▶ [Task goal] Print back each record unchanged, without pictures.

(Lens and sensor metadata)
□ □ □

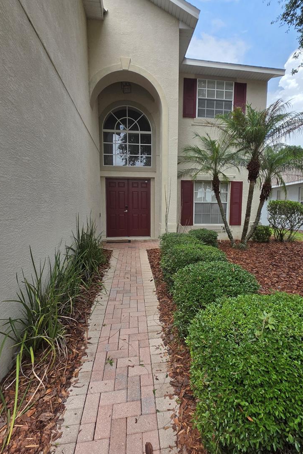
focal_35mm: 15
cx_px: 158
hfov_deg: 77.3
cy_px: 232
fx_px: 189
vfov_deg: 100.4
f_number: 1.9
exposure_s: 1/1232
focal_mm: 2.2
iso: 40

□ □ □

▶ [Answer area]
focal_35mm: 15
cx_px: 158
hfov_deg: 77.3
cy_px: 232
fx_px: 189
vfov_deg: 100.4
f_number: 1.9
exposure_s: 1/1232
focal_mm: 2.2
iso: 40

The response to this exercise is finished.